__DATA TO EXAMINE__.
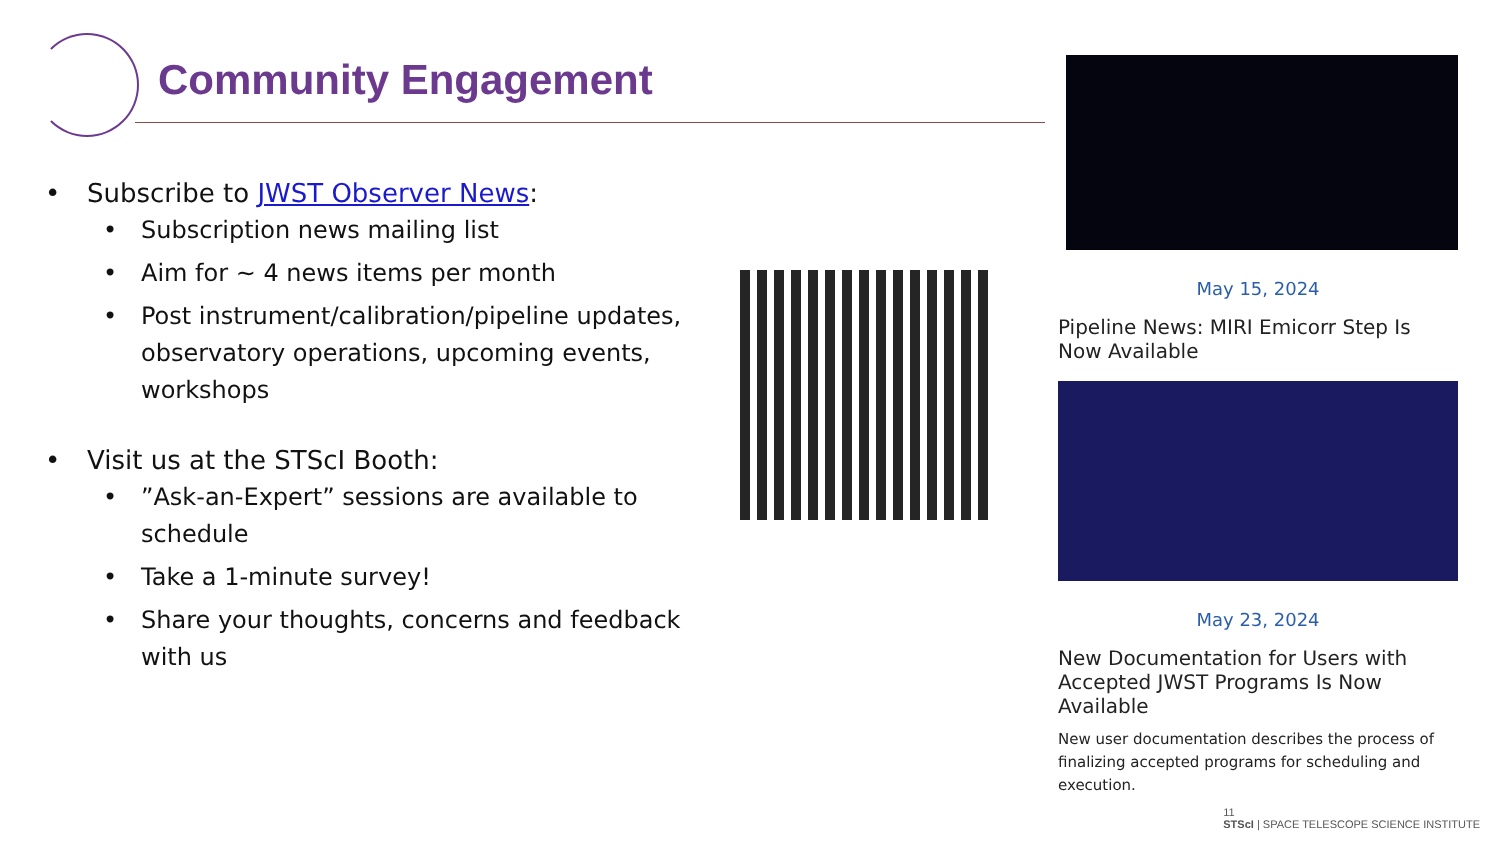Community Engagement
• Subscribe to JWST Observer News:
• Subscription news mailing list
• Aim for ~ 4 news items per month
• Post instrument/calibration/pipeline updates, observatory operations, upcoming events, workshops
• Visit us at the STScI Booth:
•”Ask-an-Expert” sessions are available to schedule
• Take a 1-minute survey!
• Share your thoughts, concerns and feedback with us
May 15, 2024
Pipeline News: MIRI Emicorr Step Is Now Available
May 23, 2024
New Documentation for Users with Accepted JWST Programs Is Now Available
New user documentation describes the process of finalizing accepted programs for scheduling and execution.
11
STScI | SPACE TELESCOPE SCIENCE INSTITUTE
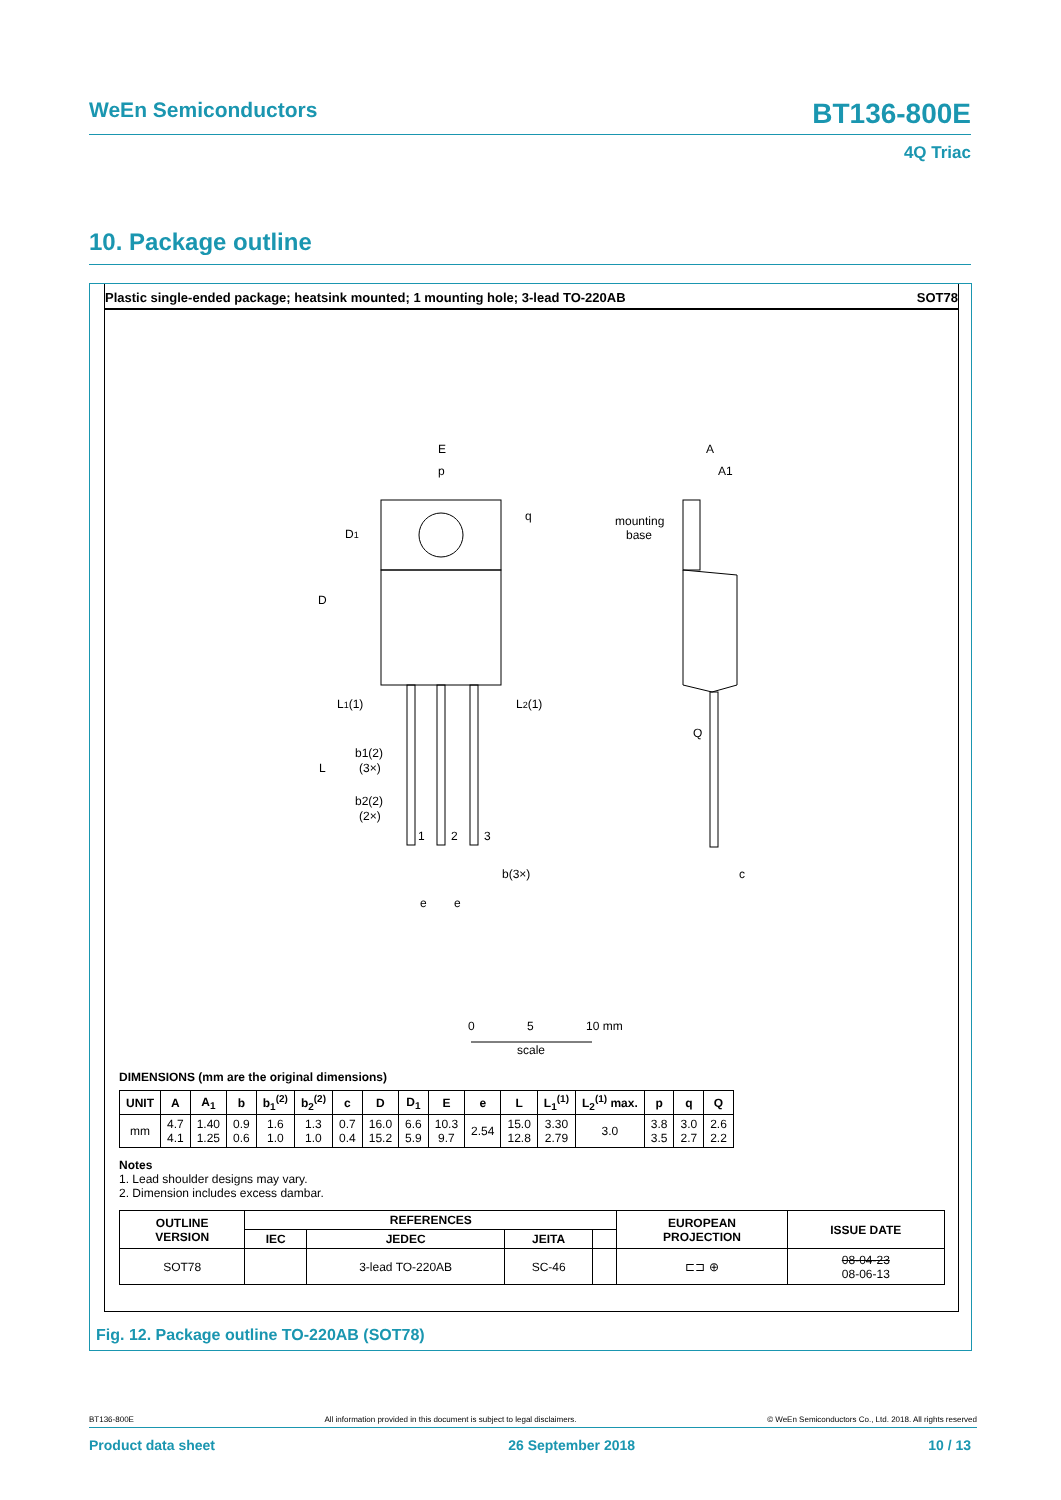WeEn Semiconductors BT136-800E
4Q Triac
10. Package outline
Plastic single-ended package; heatsink mounted; 1 mounting hole; 3-lead TO-220AB SOT78
E
p
q
D1
D
L1(1)
L2(1)
b1(2)
(3×)
L
b2(2)
(2×)
1
2
3
b(3×)
e
e
A
A1
mounting
base
Q
c
0
5
10 mm
scale
DIMENSIONS (mm are the original dimensions)
| UNIT | A | A<sub>1</sub> | b | b<sub>1</sub><sup>(2)</sup> | b<sub>2</sub><sup>(2)</sup> | c | D | D<sub>1</sub> | E | e | L | L<sub>1</sub><sup>(1)</sup> | L<sub>2</sub><sup>(1)</sup> max. | p | q | Q |
| --- | --- | --- | --- | --- | --- | --- | --- | --- | --- | --- | --- | --- | --- | --- | --- | --- |
| mm | 4.7 4.1 | 1.40 1.25 | 0.9 0.6 | 1.6 1.0 | 1.3 1.0 | 0.7 0.4 | 16.0 15.2 | 6.6 5.9 | 10.3 9.7 | 2.54 | 15.0 12.8 | 3.30 2.79 | 3.0 | 3.8 3.5 | 3.0 2.7 | 2.6 2.2 |
Notes
1. Lead shoulder designs may vary.
2. Dimension includes excess dambar.
| OUTLINE VERSION | REFERENCES | | | | EUROPEAN PROJECTION | ISSUE DATE |
| --- | --- | --- | --- | --- | --- | --- |
| | IEC | JEDEC | JEITA | | | |
| SOT78 | | 3-lead TO-220AB | SC-46 | | ⊏⊐ ⊕ | 08-04-23 08-06-13 |
Fig. 12. Package outline TO-220AB (SOT78)
BT136-800E All information provided in this document is subject to legal disclaimers. © WeEn Semiconductors Co., Ltd. 2018. All rights reserved
Product data sheet 26 September 2018 10 / 13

__WHAT THE TASK REQUIRES__. Go through the listing above, and whenever a line holds the word "with", copy it.

__ANSWER BOX__.
• Share your thoughts, concerns and feedback with us
New Documentation for Users with Accepted JWST Programs Is Now Available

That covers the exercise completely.